By Steven Page January 2024


All beekeeping is local. This article’s dates to perform certain tasks and other recommendations are for the Piedmont of Georgia; your dates and recommendations will differ if you are in the coastal plain or the mountains. 


Bees flying on a warm day in January may only indicate that the hive is being robbed. Early inspections assess honey and queen performance and prevent starvation. 

A quick early inspection, about ten weeks before the main nectar flow, in late January or early February is best. The temperature should be 60F (15C) or warmer.  I inspect during colder weather, keeping the inspection very brief.  Inspect during mid-day, enabling the colony to re-cluster before late-day cooling.  Little or no wind is best; with the cover off, the warm air in the hive will be pulled out by a breeze.  Any frame with brood is immediately returned to keep the brood warm. 

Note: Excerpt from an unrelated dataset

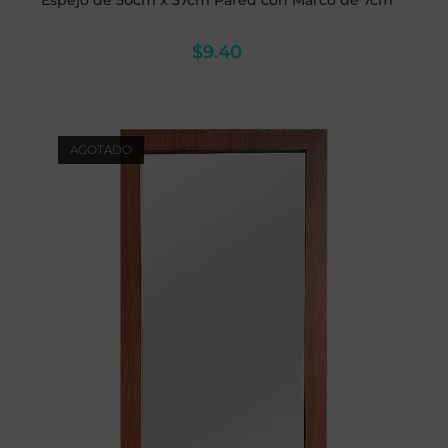
Espejo de 50cm x 37cm Pared con Marco de 7cm
$
9.40
AGOTADO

The colony is small, and the weather is cold during early inspections.  Keep the brood together and the honey just above the brood.  Not following these two rules can kill a colony.  Later, in March, when the temperatures are warmer, and the colony's population is larger, these two rules no longer apply.

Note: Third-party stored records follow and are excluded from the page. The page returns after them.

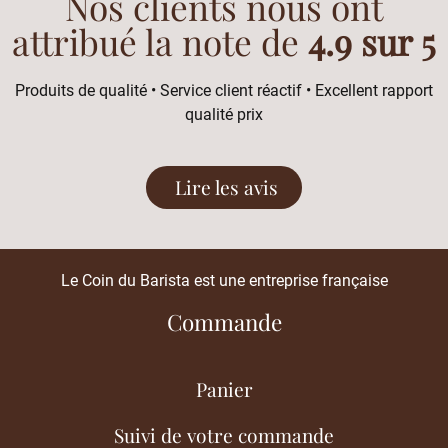
Nos clients nous ont
attribué la note de
4.9 sur 5
Produits de qualité • Service client réactif • Excellent rapport
qualité prix
Lire les avis
Le Coin du Barista est une entreprise française
Commande
Panier
Suivi de votre commande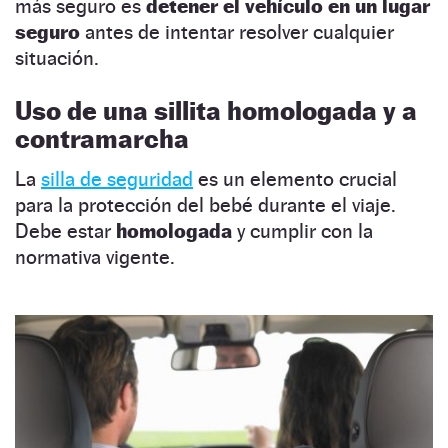
más seguro es
detener el vehículo en un lugar
seguro
antes de intentar resolver cualquier
situación.
Uso de una sillita homologada y a
contramarcha
La
silla de seguridad
es un elemento crucial
para la protección del bebé durante el viaje.
Debe estar
homologada
y cumplir con la
normativa vigente.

Any overwintered nuc will need to be fed.  Don’t let your nucs starve.


What to look for...


Honey

If your colonies had 30 pounds of honey in late fall, they probably still have enough to survive until the main nectar flow starts. 


How much honey remains?  The most important task early in the year is to check honey and prevent starvation.  Don’t let your colonies starve.  Feed them if they are low on honey.  Don’t feed them if they don’t need to be fed. 


Moving frames of honey from the edge of the super to the middle, above the brood frames, is a simple way to keep the colony supplied with honey.  Honey from a dead colony can be placed in a colony that needs it.


If there was a shallow super of honey (enough for a Piedmont winter) on the hive last November 1, most of it will be there on February 1.  Expect to find about eight frames of honey in a ten-frame shallow super.  If there are less than six shallow frames of honey, it’s time to feed about one gallon of syrup in a hive top feeder.  As the weeks pass and the weather warms, more forage is available, reducing the honey required to survive until the main nectar flow starts.


Brood

Finding any brood confirms there is a queen; stop the inspection. 

The queen will lay in batches initially.  

Chilling the brood will kill it.  

No brood may indicate the queen has not started laying yet or she has died.  A dead queen can't be replaced until later. One way to resolve a dead queen is to combine with an overwintered nuc. 

Use the honey and drawn comb recovered from dead colonies as needed.